December 15, 2014


Vitamin A deficiency (VAD) is one of major nutritional problem in Southeast Asia. The signs and symptoms of VAD are xerophthalmia, night blindness, irreversible blindness, nonspecific symptoms include increased morbidity and mortality, poor reproductive health, increased risk of anaemia, and contributions to slowed growth and development. It was estimated that about 3 million children have some form of xerophthalmia and, on the basis of blood levels, another 250 million are subclinically deficient1. For night blindness in preschoolage-children, data coverage was highest in South-East Asia (82.4%). Prevalence of serum retinol <0.70 µmol/l, which is included as VAD symptom, in South-East Asia is defined as the highest (49.9%) as well2.
VAD is a disabling and potentially fatal public health problem for children under 6 years of age. VAD related blindness is most prevalent in children under 3 years of age3. This period of life is characterized by high requirements for vitamin A to support rapid growth, and the transition from breastfeeding to dependence on other dietary sources of the vitamin. In addition, adequate intake of vitamin A reduces the risk of catching respiratory and gastrointestinal infections. The increased mortality risk from concurrent infections extends at least to 6 years of age and is associated with both clinical and subclinical VAD4.

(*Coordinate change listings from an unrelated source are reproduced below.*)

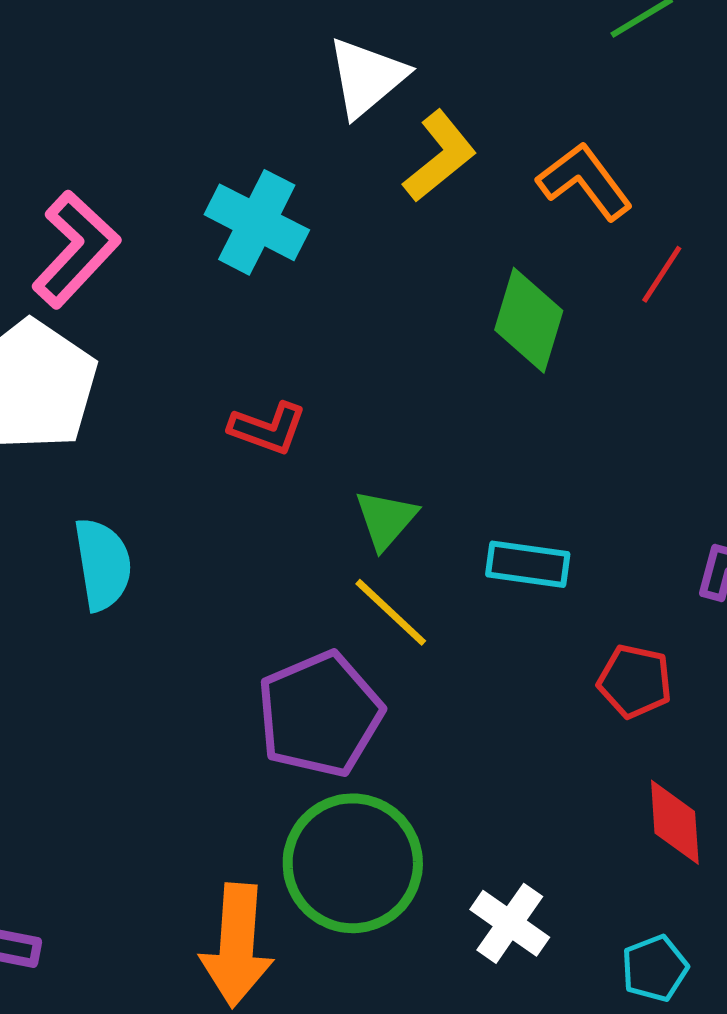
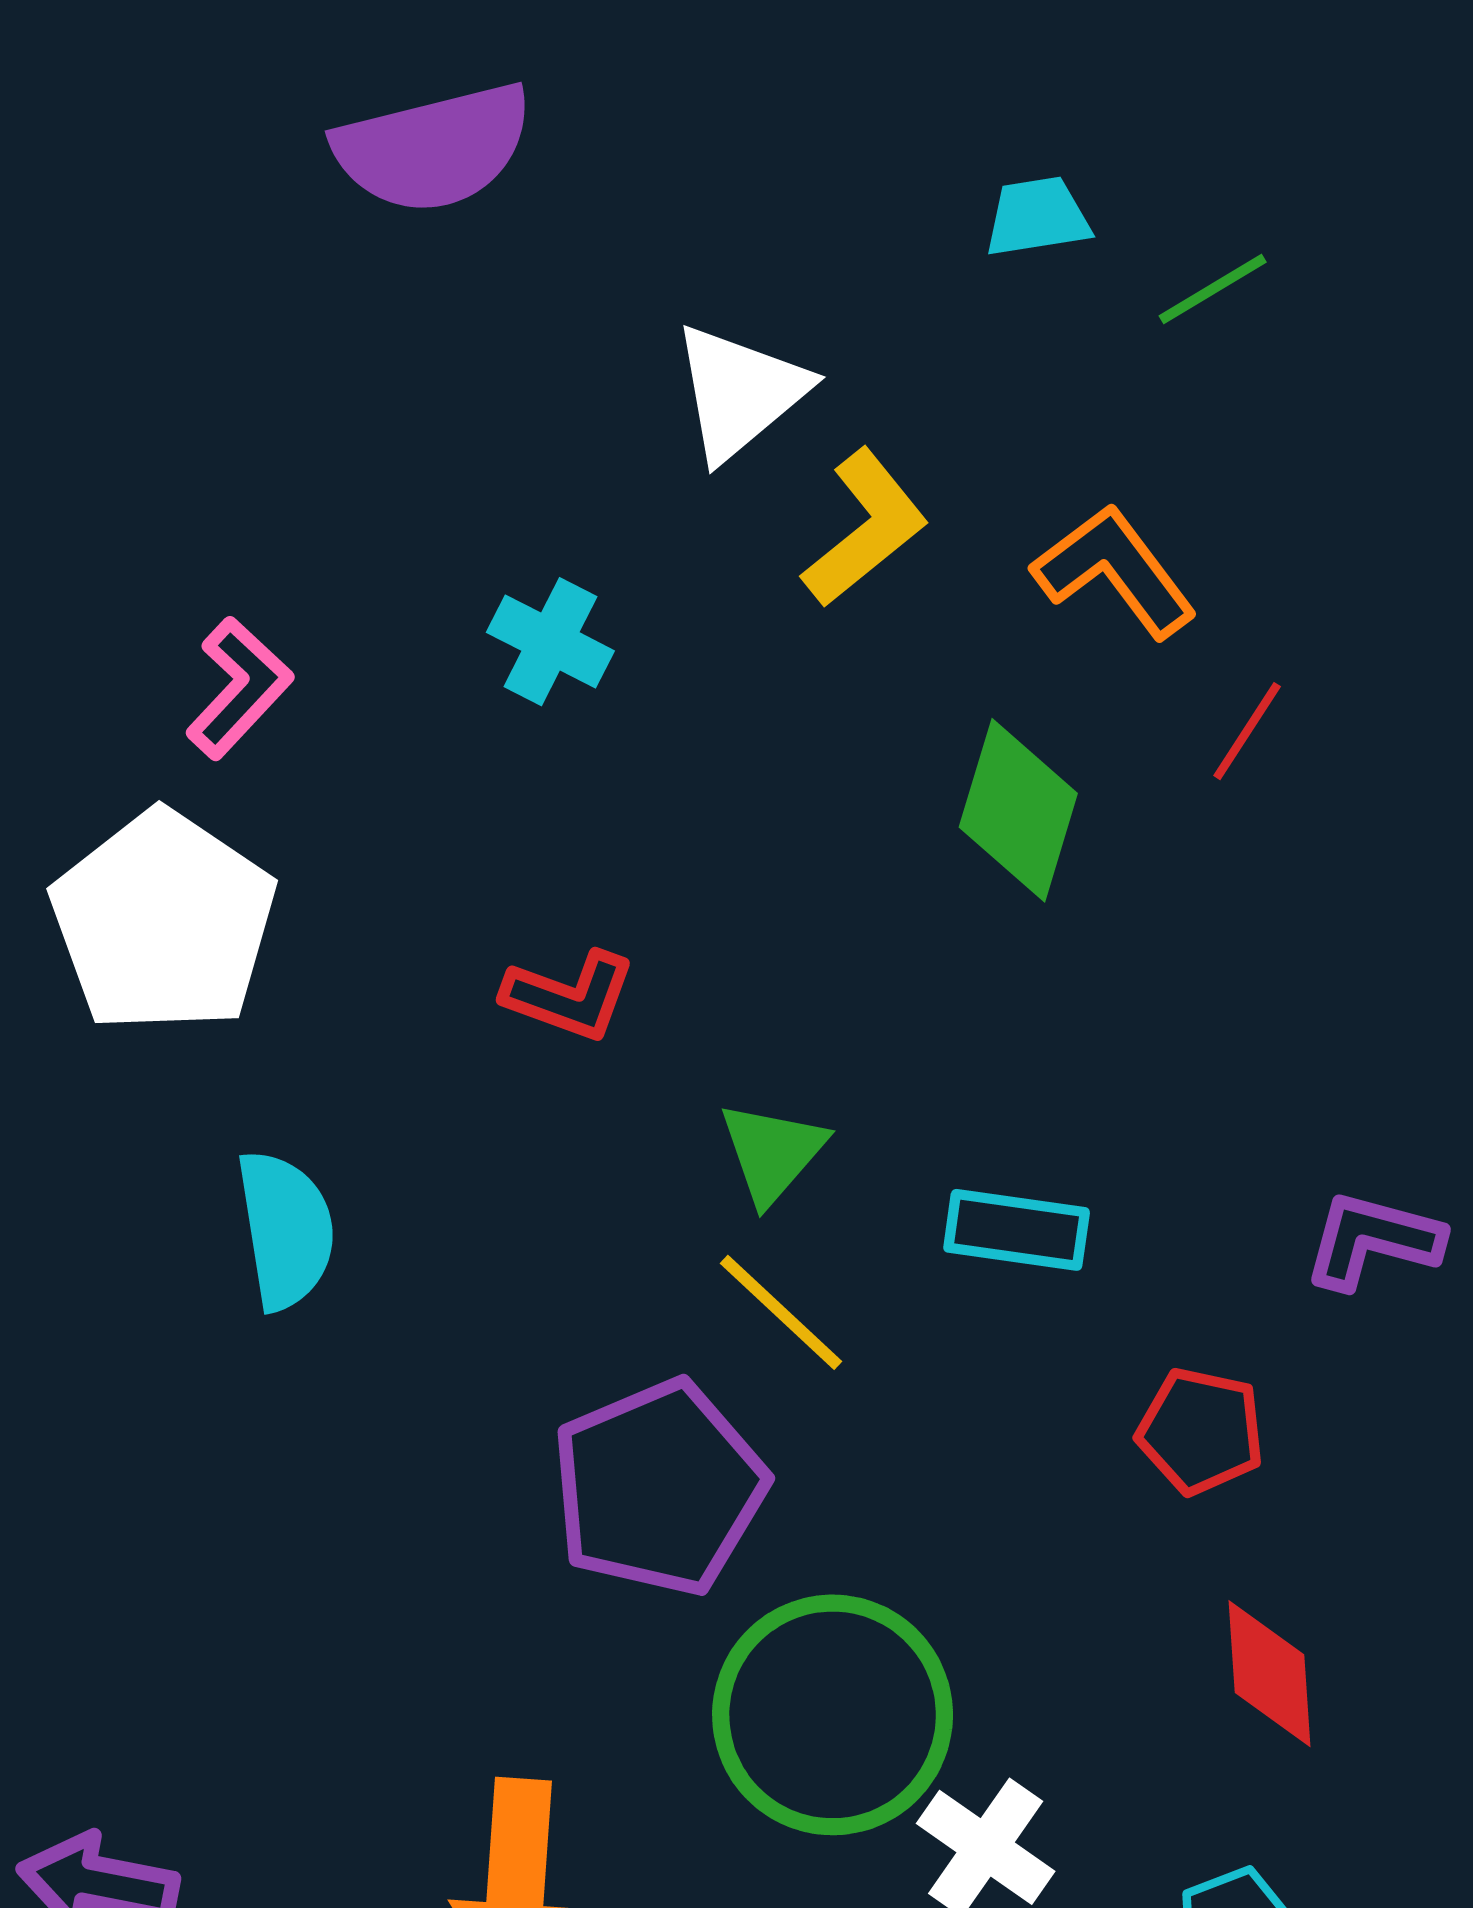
cyan cross: (257, 222) -> (550, 642), size x0.7
pink L-shape: (76, 249) -> (239, 688), size x0.7
green circle: (353, 863) -> (833, 1715), moved

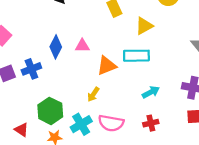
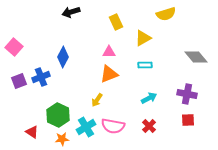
pink triangle: (82, 46) -> (109, 52), moved
cyan rectangle: (136, 56) -> (145, 65), moved, size x0.6
red cross: (151, 123) -> (149, 126), turned -32

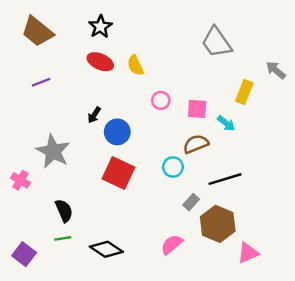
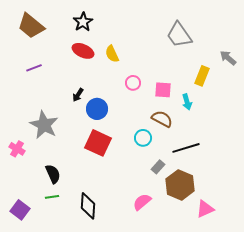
cyan arrow: (226, 123) -> (187, 102), turned 35
brown semicircle: (196, 144) -> (162, 119), turned 50
black diamond: (106, 249) -> (88, 206), turned 60

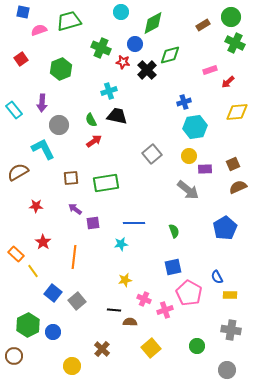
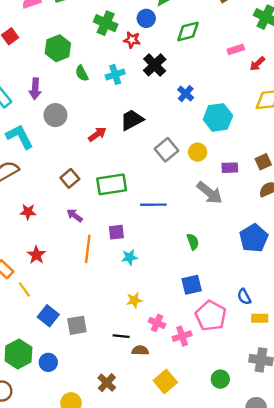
black cross: (147, 70) -> (155, 65), moved
blue cross: (184, 102) -> (186, 94), moved, turned -32
black trapezoid: (117, 116) -> (132, 120), moved, turned -40
green semicircle: (91, 120) -> (82, 73), moved
cyan L-shape: (43, 149) -> (20, 137), moved
yellow circle: (189, 156) -> (198, 152), moved
brown square: (71, 178) -> (70, 178), turned -35
purple square: (93, 223) -> (116, 232), moved
blue line: (134, 223) -> (153, 205), moved
orange line: (74, 257) -> (88, 249), moved
gray square: (77, 301) -> (77, 325), turned 30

Three main intervention strategies are increasing the dietary intake of foods rich in vitamin A and pro-vitamin A, periodic administration of large doses of vitamin A, and fortification. For the majority of communities, the most logical and least expensive long-range solution is to change dietary practices3.
Variety of foods rich in vitamin A:
  • Red Palm Oil
  • Eggs, Milk, Meat
  • Fish Oil
  • Sweet Potatoe (Cooked)
  • Carrots (Cooked)
  • Dark Leafy Greens (Kale, Cooked)
  • Squash (Butternut, Cooked)
  • Cos or Romaine Lettuce
  • Dried Apricots


1WHO. 1995. Global prevalence of vitamin A deficiency. Geneva, World Health Organization,
 (WHO/NUT/95.3).
2WHO. 2009. Global prevalence of vitamin A deficiency in populations at risk 1995-2005: WHO Global Database on Vitamin A Deficiency. Geneva, WHO.
3Sommer, Alfred. 1994. Vitamin A Deficiency and Its Consequences: A field guide to detection and control. Third Ed. Geneva, WHO. 
4Beaton GH et al. 1993. Effectiveness of vitamin A supplementation in the control of young child morbidity and mortality in developing countries. Geneva, United Nations Administrative Committee on Coordination/Subcommittee on Nutrition, (ACC/SCN State-of-the-art Series, Nutrition Policy Discussion Paper No. 13).